The mechanical and manufacturing engineering department purchased a Stratasys Titan shortly after 2001 for graduate students and research purposes. The printer model used fused deposition modeling, a process of layering heated plastics to print functional prototypes. Materials and design technician Brandon Ferguson said the Titan cost $380,000. Before that, Ferguson said the department was provided a cubital rapid prototyping system for research. The machine took up half the lab and weighed 16 tonnes, he said.
About three years ago, the department bought their second type of 3D printer, a Zprinter 450, for use in students’ capstone design projects. The printer, Hugo explained, sprays a type of crazy-glue to bond layers of powder into shapes.
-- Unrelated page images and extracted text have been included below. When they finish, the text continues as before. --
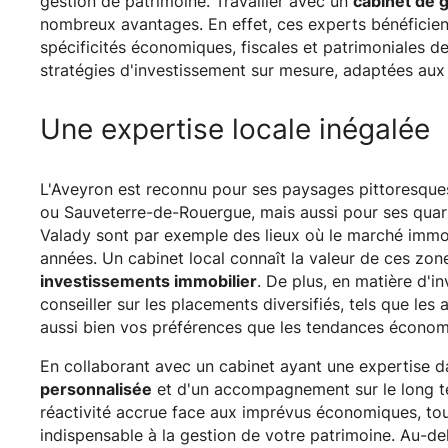
gestion de patrimoine. Travailler avec un
cabinet de g
nombreux avantages. En effet, ces experts bénéficie
spécificités économiques, fiscales et patrimoniales d
stratégies d'investissement sur mesure, adaptées aux 
Une expertise locale inégalée
L'Aveyron est reconnu pour ses paysages pittoresqu
ou Sauveterre-de-Rouergue, mais aussi pour ses quar
Valady sont par exemple des lieux où le marché immo
années. Un cabinet local connaît la valeur de ces zon
investissements immobilier
. De plus, en matière d'i
conseiller sur les placements diversifiés, tels que les 
aussi bien vos préférences que les tendances économ
En collaborant avec un cabinet ayant une expertise d
personnalisée
et d'un accompagnement sur le long te
réactivité accrue face aux imprévus économiques, tou
indispensable à la gestion de votre patrimoine. Au-del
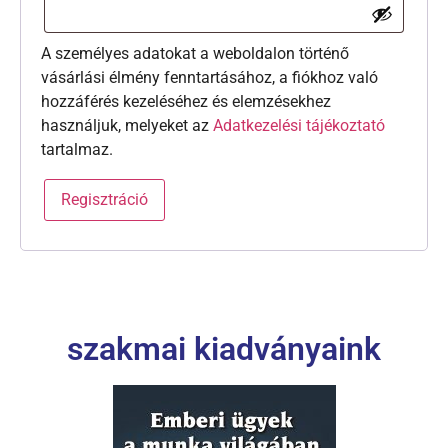
A személyes adatokat a weboldalon történő
vásárlási élmény fenntartásához, a fiókhoz való
hozzáférés kezeléséhez és elemzésekhez
használjuk, melyeket az
Adatkezelési tájékoztató
tartalmaz.
Regisztráció
szakmai kiadványaink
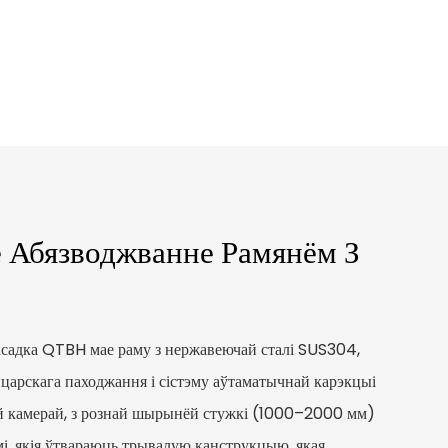
 Абязводжванне Рамянём З
садка QTBH мае раму з нержавеючай сталі SUS304,
царскага паходжання і сістэму аўтаматычнай карэкцыі
ай камерай, з рознай шырынёй стужкі (1000–2000 мм)
мі, якія ўтвараюць трывалую канструкцыю, якая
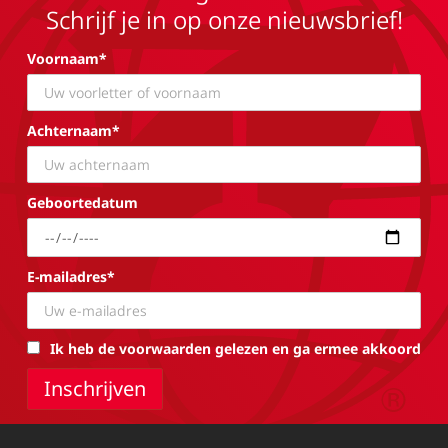
Schrijf je in op onze nieuwsbrief!
Voornaam*
Achternaam*
Geboortedatum
E-mailadres*
Ik heb de voorwaarden gelezen en ga ermee akkoord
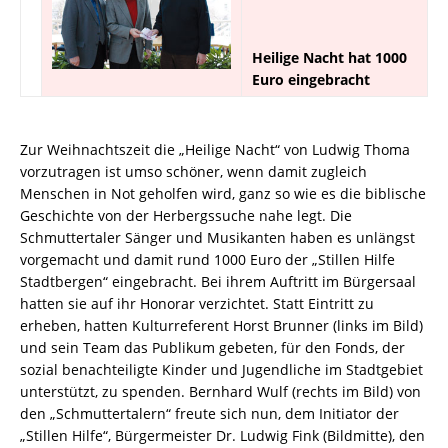
Heilige Nacht hat 1000
Euro eingebracht
Zur Weihnachtszeit die „Heilige Nacht“ von Ludwig Thoma
vorzutragen ist umso schöner, wenn damit zugleich
Menschen in Not geholfen wird, ganz so wie es die biblische
Geschichte von der Herbergssuche nahe legt. Die
Schmuttertaler Sänger und Musikanten haben es unlängst
vorgemacht und damit rund 1000 Euro der „Stillen Hilfe
Stadtbergen“ eingebracht. Bei ihrem Auftritt im Bürgersaal
hatten sie auf ihr Honorar verzichtet. Statt Eintritt zu
erheben, hatten Kulturreferent Horst Brunner (links im Bild)
und sein Team das Publikum gebeten, für den Fonds, der
sozial benachteiligte Kinder und Jugendliche im Stadtgebiet
unterstützt, zu spenden. Bernhard Wulf (rechts im Bild) von
den „Schmuttertalern“ freute sich nun, dem Initiator der
„Stillen Hilfe“, Bürgermeister Dr. Ludwig Fink (Bildmitte), den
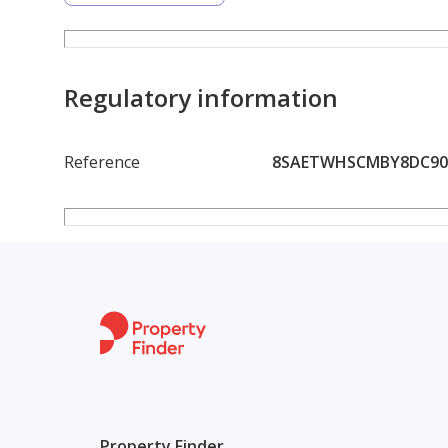
ز
عمولة الشركة عند كتابة العقد
Regulatory information
Reference
8SAETWHSCMBY8DC901
Property Finder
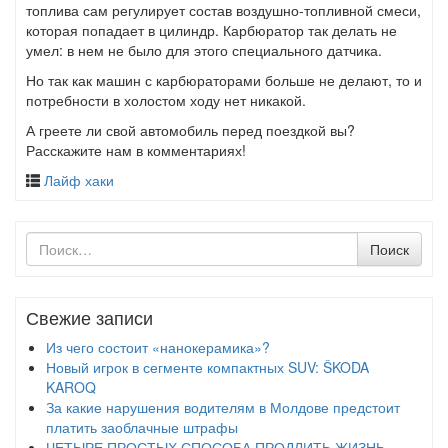
топлива сам регулирует состав воздушно-топливной смеси,
которая попадает в цилиндр. Карбюратор так делать не
умел: в нем не было для этого специального датчика.
Но так как машин с карбюраторами больше не делают, то и
потребности в холостом ходу нет никакой.
А греете ли свой автомобиль перед поездкой вы?
Расскажите нам в комментариях!
Лайф хаки
Поиск
Поиск
по
Свежие записи
Из чего состоит «нанокерамика»?
Новый игрок в сегменте компактных SUV: ŠKODA
KAROQ
За какие нарушения водителям в Молдове предстоит
платить заоблачные штрафы
ЧЕТЫРЕ ПРОСТЫХ СПОСОБА ПРОДЛИТЬ ЖИЗНЬ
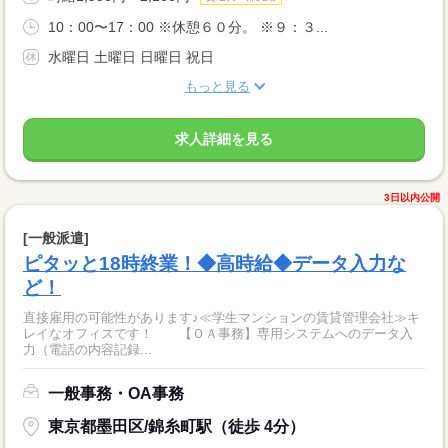
10：00〜17：00 ※休憩６０分。 ※９：３...
水曜日 土曜日 日曜日 祝日
もっと見る
求人詳細を見る
3日以内公開
[一般派遣]
ピタッと18時終業！◆高時給◆データ入力な
ど！
直接雇用の可能性があります♪≪学生マンションの賃貸管理会社≫キ
レイなオフィスです！ 【ＯＡ事務】専用システムへのデータ入
力（電話の内容記録...
一般事務・OA事務
東京都墨田区/錦糸町駅（徒歩 4分）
It is the size of a couple large photocopiers and had a suggested retail price of $39,900 upon release in 2007.
“One of the advantages is you can have variable colours,” Hugo pointed out. “The downside is that [the prototype] is very, very brittle.”
“We’ve found that students are not as keen with that as they are with the fused-deposition rapid-prototyping machine that will put out an ABS plastic,” Hugo said. “It’s more functional.”
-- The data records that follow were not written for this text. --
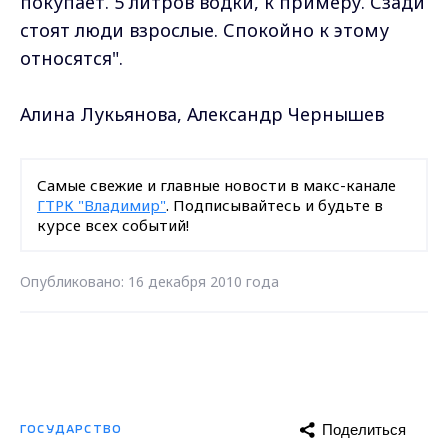
покупает. 5 литров водки, к примеру. Сзади
стоят люди взрослые. Спокойно к этому
относятся".
Алина Лукьянова, Александр Чернышев
Самые свежие и главные новости в макс-канале
ГТРК "Владимир"
. Подписывайтесь и будьте в
курсе всех событий!
Опубликовано: 16 декабря 2010 года
Поделиться
ГОСУДАРСТВО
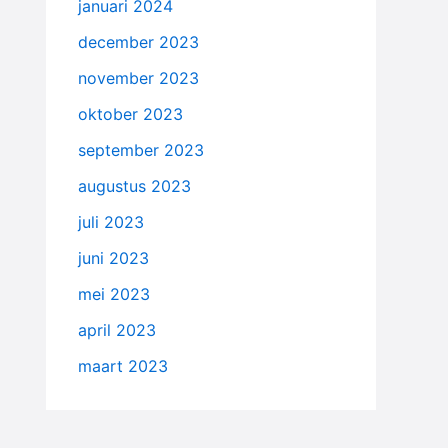
januari 2024
december 2023
november 2023
oktober 2023
september 2023
augustus 2023
juli 2023
juni 2023
mei 2023
april 2023
maart 2023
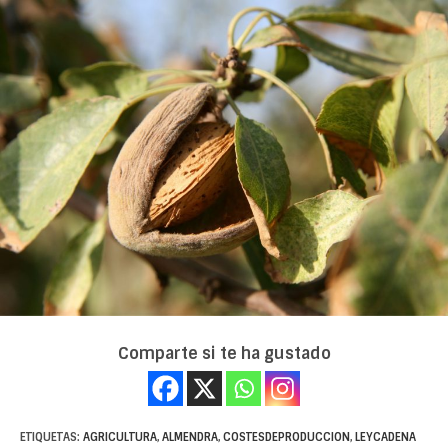
Comparte si te ha gustado
ETIQUETAS:
AGRICULTURA
,
ALMENDRA
,
COSTESDEPRODUCCION
,
LEYCADENA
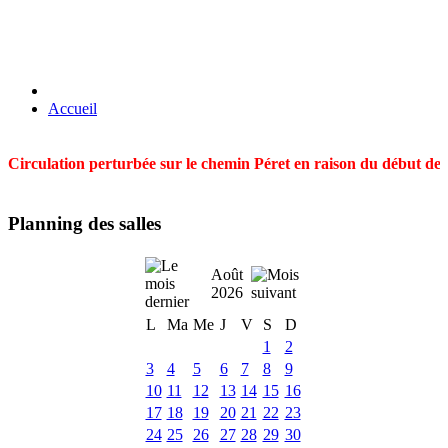
Accueil
Circulation perturbée sur le chemin Péret en raison du début des t
Planning des salles
Août
2026
L
Ma
Me
J
V
S
D
1
2
3
4
5
6
7
8
9
10
11
12
13
14
15
16
17
18
19
20
21
22
23
24
25
26
27
28
29
30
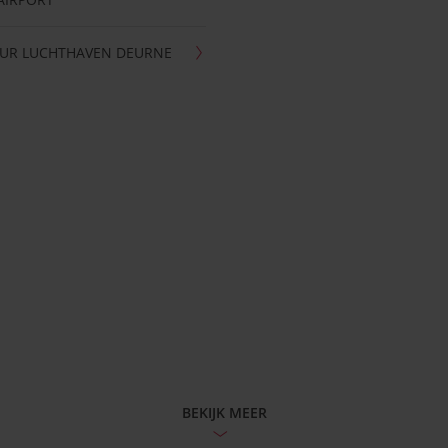
UR LUCHTHAVEN DEURNE
BEKIJK MEER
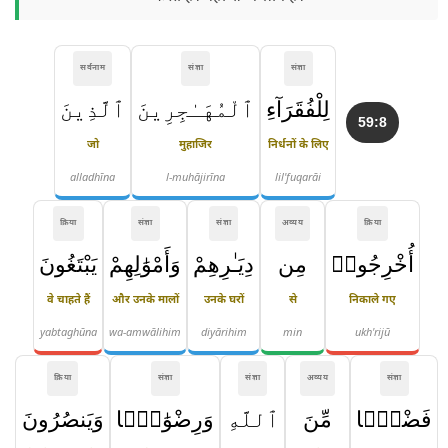
सर्वनाम
संज्ञा
संज्ञा
لِلْفُقَرَآءِ
ٱلْمُهَـٰجِرِينَ
ٱلَّذِينَ
59:8
जो
मुहाजिर
निर्धनों के लिए
alladhīna
l-muhājirīna
lil'fuqarāi
क्रिया
संज्ञा
संज्ञा
अव्यय
क्रिया
أُخْرِجُوا۟
مِن
دِيَـٰرِهِمْ
وَأَمْوَٰلِهِمْ
يَبْتَغُونَ
वे चाहते हैं
और उनके मालों
उनके घरों
से
निकाले गए
yabtaghūna
wa-amwālihim
diyārihim
min
ukh'rijū
क्रिया
संज्ञा
संज्ञा
अव्यय
संज्ञा
فَضْلًۭا
مِّنَ
ٱللَّهِ
وَرِضْوَٰنًۭا
وَيَنصُرُونَ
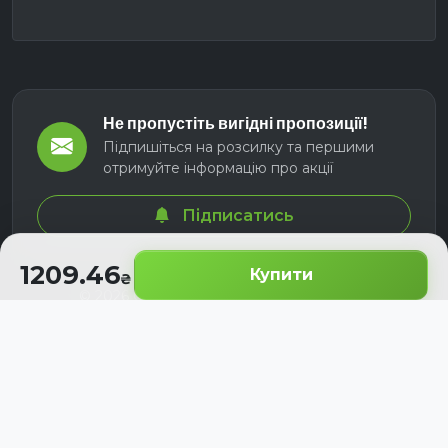
Не пропустіть вигідні пропозиції!
Підпишіться на розсилку та першими
отримуйте інформацію про акції
Підписатись
1209.46
Купити
© 2026 СЕЛМ АГРО. Всі права захищені.
Розроблено з
для українських аграріїв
Last summer the company 3D Systems came out with a new model that Hugo calls a “breakthrough technology” because of a lower cost. 3D Systems’s Cube 3D printing system costs US$1,299 and is about the size of a coffee maker. After purchasing one to try, the department bought eight, and Hugo said they are looking at getting more.
“The price has dropped significantly from the earlier machines that we purchased,” Hugo said.
The cost is so low compared to previous 3D printing models that Hugo said some of the researchers are simply buying them for their labs, rather than borrowing the department’s ones.
3D Systems’s Cubify system is relatively easy to use. Once a student has built a 3D design template on the computer, they run it through Cubify’s software, upload it to a USB drive and plug it into the Cube 3D printer. The student selects the file they wish to run and lets the machine go. The printer creates the shape over a couple of hours.
“The [models] we’ve had previously have needed a lot of tender loving care,” Hugo said. Problems, including print heads clogging, required a technician to be on hand at all times. The department expects fewer problems with the new “robust” Cube models.
The department plans to have a supervised workspace available by spring semester where engineering students can utilize the Cube printers.